Il ne se confond pas non plus avec la promotion à tout prix de ce qui est juste. À la succession des parents, chaque enfant rapporte non pas la somme qu’il a reçue, mais ce qui en est advenu : le premier, qui aura tout dépensé, ne rendra compte que de l’argent qui lui avait été donné. L’autre sera débiteur de la chose qu’il aura créée ou fait grandir à partir de l’argent reçu. De la sorte, le paresseux sera avantagé par rapport à l’industrieux qui aura fait fructifier ses talents.

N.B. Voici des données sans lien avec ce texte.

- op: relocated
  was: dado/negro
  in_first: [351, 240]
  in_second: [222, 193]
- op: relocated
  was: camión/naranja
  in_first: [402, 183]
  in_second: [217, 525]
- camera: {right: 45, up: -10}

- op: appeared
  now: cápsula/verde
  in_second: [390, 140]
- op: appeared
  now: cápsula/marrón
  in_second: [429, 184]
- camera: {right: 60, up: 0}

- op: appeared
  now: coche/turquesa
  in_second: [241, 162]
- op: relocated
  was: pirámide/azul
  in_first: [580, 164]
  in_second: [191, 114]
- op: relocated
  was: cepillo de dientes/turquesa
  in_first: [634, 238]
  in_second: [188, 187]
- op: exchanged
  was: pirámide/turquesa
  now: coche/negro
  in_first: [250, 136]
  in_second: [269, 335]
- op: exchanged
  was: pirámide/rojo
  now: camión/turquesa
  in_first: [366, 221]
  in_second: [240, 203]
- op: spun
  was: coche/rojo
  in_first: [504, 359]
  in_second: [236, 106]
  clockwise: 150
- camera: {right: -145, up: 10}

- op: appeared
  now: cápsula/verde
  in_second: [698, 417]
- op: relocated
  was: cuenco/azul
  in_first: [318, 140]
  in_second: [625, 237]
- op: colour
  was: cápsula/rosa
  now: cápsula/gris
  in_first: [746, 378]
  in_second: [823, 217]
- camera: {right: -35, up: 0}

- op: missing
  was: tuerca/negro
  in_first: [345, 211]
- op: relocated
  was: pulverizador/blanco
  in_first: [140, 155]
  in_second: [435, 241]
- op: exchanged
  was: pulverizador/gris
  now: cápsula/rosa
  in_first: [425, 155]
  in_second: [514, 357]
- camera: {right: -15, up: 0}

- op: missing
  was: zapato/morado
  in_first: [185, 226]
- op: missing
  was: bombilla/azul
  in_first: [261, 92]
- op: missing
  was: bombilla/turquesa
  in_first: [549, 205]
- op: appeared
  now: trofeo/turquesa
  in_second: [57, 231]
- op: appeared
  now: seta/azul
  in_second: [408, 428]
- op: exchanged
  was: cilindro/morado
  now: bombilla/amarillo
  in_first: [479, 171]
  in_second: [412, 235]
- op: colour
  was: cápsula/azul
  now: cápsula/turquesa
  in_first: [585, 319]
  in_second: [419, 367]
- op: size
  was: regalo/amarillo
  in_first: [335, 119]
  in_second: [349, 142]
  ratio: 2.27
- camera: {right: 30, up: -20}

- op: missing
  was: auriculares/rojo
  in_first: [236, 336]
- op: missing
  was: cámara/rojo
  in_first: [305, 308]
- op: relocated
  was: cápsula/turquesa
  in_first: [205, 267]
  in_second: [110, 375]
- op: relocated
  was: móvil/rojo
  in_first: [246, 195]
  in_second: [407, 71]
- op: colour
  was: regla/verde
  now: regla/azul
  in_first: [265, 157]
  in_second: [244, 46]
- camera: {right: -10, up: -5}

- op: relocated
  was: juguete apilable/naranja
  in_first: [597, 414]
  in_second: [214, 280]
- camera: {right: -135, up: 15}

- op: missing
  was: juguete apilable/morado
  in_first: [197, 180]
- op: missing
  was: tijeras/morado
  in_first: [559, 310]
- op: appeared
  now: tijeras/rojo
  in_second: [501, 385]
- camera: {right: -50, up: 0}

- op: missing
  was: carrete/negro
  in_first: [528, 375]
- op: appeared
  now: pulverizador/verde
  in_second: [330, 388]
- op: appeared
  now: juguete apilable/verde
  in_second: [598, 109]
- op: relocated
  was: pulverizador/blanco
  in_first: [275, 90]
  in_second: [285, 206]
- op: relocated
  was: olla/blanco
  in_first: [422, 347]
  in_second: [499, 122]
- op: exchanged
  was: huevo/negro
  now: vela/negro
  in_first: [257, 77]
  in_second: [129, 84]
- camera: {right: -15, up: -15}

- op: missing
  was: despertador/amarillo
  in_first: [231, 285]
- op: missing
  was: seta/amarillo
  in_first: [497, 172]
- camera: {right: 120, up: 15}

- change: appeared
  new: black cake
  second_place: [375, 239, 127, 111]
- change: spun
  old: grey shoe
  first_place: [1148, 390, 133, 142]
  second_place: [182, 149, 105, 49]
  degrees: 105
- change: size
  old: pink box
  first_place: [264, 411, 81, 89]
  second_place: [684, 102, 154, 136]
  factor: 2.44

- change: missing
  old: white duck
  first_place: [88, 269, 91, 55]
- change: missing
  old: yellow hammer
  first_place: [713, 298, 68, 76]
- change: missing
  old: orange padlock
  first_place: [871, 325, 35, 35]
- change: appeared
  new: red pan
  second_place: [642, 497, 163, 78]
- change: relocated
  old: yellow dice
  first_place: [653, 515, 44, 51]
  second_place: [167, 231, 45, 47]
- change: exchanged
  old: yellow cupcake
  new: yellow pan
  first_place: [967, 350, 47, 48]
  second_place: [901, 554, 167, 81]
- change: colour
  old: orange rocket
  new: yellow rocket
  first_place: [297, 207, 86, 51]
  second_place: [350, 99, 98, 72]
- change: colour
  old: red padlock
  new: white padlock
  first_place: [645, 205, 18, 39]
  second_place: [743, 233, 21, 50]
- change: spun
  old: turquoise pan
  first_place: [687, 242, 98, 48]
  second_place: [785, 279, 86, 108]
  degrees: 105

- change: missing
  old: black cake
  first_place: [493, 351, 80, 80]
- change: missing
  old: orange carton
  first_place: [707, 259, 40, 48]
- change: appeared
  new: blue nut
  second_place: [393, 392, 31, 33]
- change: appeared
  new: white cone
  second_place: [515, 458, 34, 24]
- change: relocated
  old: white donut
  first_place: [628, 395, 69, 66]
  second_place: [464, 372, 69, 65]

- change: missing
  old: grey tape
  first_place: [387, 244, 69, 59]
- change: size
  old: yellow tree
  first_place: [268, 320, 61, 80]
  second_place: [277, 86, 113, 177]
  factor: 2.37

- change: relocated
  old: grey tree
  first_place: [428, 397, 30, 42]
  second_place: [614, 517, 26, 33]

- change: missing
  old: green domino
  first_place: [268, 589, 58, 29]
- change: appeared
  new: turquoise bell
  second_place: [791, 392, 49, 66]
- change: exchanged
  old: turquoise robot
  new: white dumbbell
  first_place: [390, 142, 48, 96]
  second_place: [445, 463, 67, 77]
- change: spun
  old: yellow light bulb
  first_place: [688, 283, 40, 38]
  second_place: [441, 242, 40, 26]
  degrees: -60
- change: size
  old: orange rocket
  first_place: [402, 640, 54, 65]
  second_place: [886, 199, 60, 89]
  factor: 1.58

Il ne s’agit que d’un exemple parmi d’autres. On pourrait aussi gloser longuement sur les injustices nées de la prescription, c’est-à-dire du délai dans lequel il est possible d’agir en justice, mais à l’expiration duquel cela devient impossible, bien que le préjudice demeure.
Ainsi, l’édifice juridique n’est-il qu’une approximation de ce qui, à un moment donné de la conscience collective, peut paraître comme le moins discutable pour organiser les rapports entre les êtres humains et faire en sorte qu’une forme d’ordre, celle du droit, prévale sur le désordre des forces.
II – LE JUGE ET LA VÉRITÉ
Ce que recherche le juge n’est pas nécessairement le juste ni le vrai. Il doit se préoccuper d’appliquer la loi, faute de quoi nous serions livrés à son arbitraire.
Quelques exemples.
La loi fait interdiction au juge civil de prendre en compte une preuve qui a été obtenue de manière frauduleuse (une lettre volée, une conversation téléphonique enregistrée sans l’accord de celui qu’on écoute, etc …). Pourtant, la pièce aurait prouvé le bon droit de l’une des parties ; mais il a l’obligation d’écarter la preuve illicite. En revanche, le juge pénal sera obligé d’en tenir compte, quitte à être amené à juger ensuite le délit qui avait procuré la preuve. S’il s’agit d’une procédure en droit du travail, alors tout est permis, y compris la violation par le salarié du secret professionnel qui aurait dû protéger les correspondances entre l’employeur et son propre avocat.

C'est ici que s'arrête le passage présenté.